Now look at soccer: Players rolling on the ground for minutes pretenting injury, players discussing endlessly with refs, players shaving time by passing the ball to each other without any attacks, players discussing minutes for who´s shooting a kick, how far the defense wall has to stand, etc...
If Football is boring, there must be a new word invented for the dullness of soccer games.
And another big advantage in Football: It´s never over until the last second. You can be behind and still win with one single play when time expires**. It´s simply impossible in soccer. The max. you can do there is tieing a game when behind.

** Here is a great example of a last second miracle:
http://www.youtube.com/watch?v=q3ykWbu2Gl0

Its really hard to take anything you say as serious, you have clearly stated that you hate soccer and that American football is your favourite sport, of course this means there is zero balance in any of your arguments.

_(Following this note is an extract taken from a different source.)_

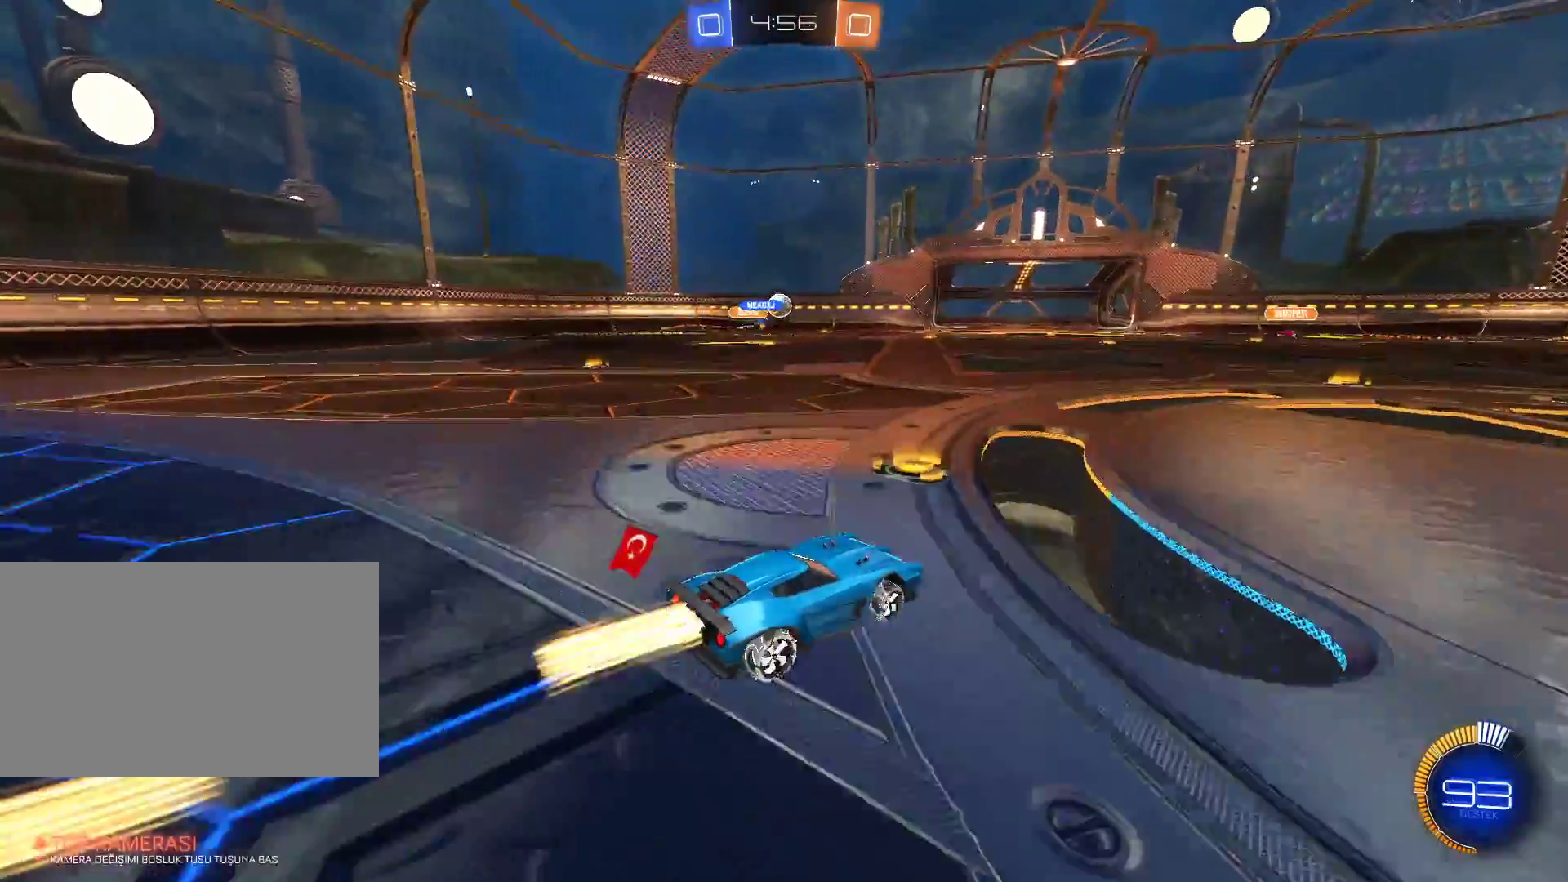
{"keys": ["d", "w"], "mouse": [], "events": [[17, "a", "up"], [50, "mouse_left", "up"], [284, "d", "down"]]}
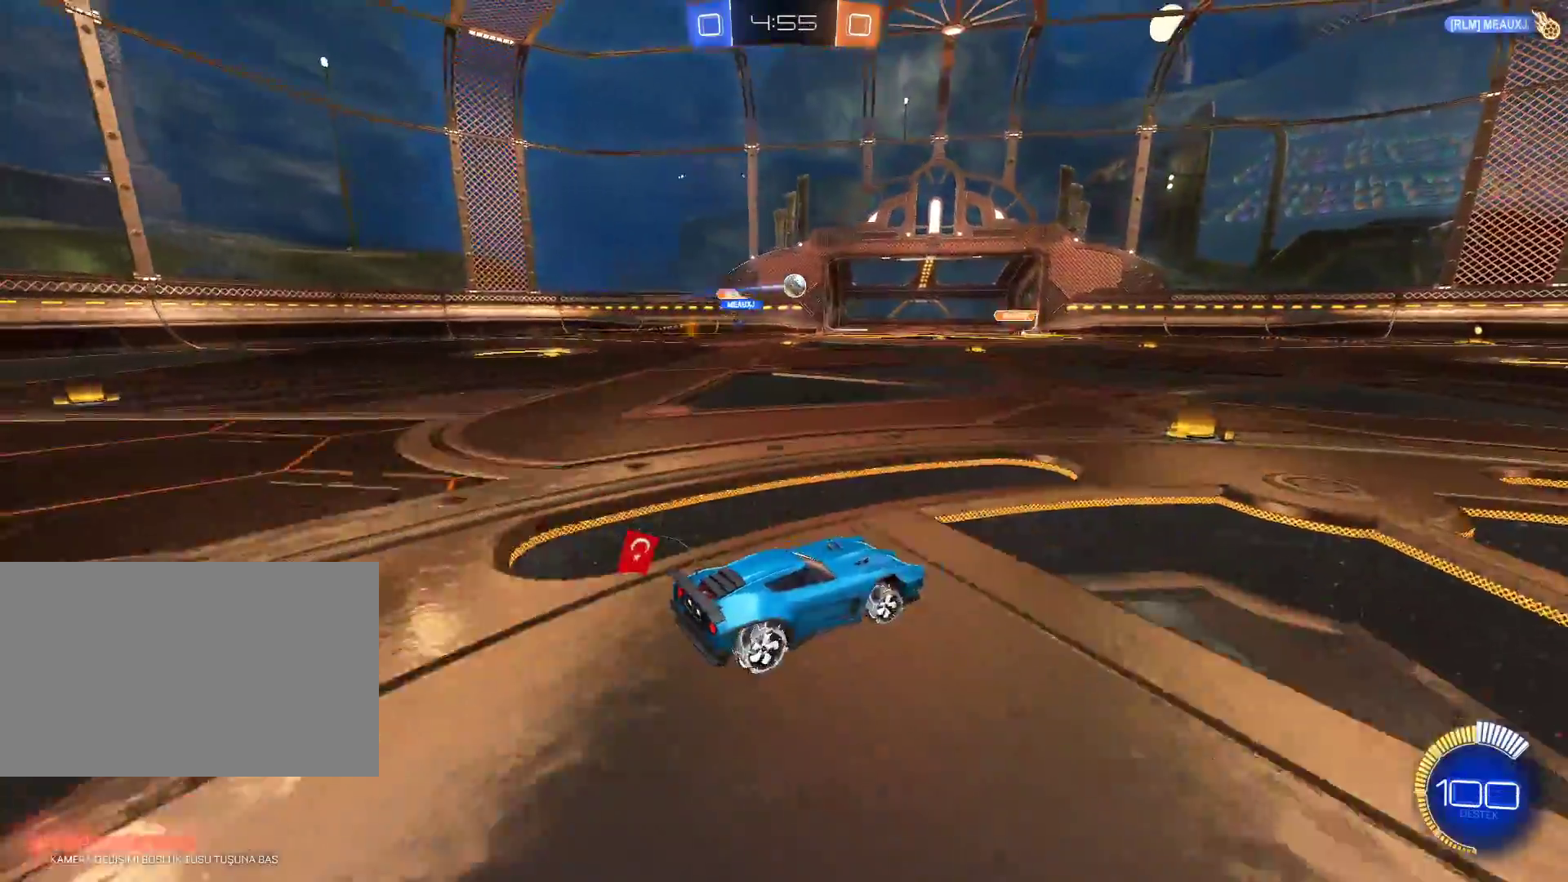
{"keys": [], "mouse": [], "events": [[66, "d", "up"], [400, "w", "up"]]}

Last minutes miracles dont happen in soccer, right, how about Schalke losing the Bundesliga in the very last minute of the very last game of the season due to Bayern Munich scoring a very late goal. Thats 7-8 months of football decided at the death.

Liverpool losing the league to Arsenal on goal difference thanks to the last kick of the game in the last game of the league.

Bayern Munich losing the champions league in two minutes having been ahead going into injury time.

Those are just of the top of my head. It happens countless times.

I have lost count of the times Man Utd have scored late, late goals to save their skins. I know because I hate United.

One thing you omitted, teams can control the clock to a certain degree in American football which is more difficult in soccer. Teams will run the clock down to ensure the other team dont get the ball again just making sure they are in field goal range with maybe 10 seconds left. I follow the Patriots, Brady was/is an expert at that.

How about with 2 minutes to go in American football, if a team are leading even by a point and have possession, the game is over. The QB can take a knee or whatever four times. Pathetic way to end a game.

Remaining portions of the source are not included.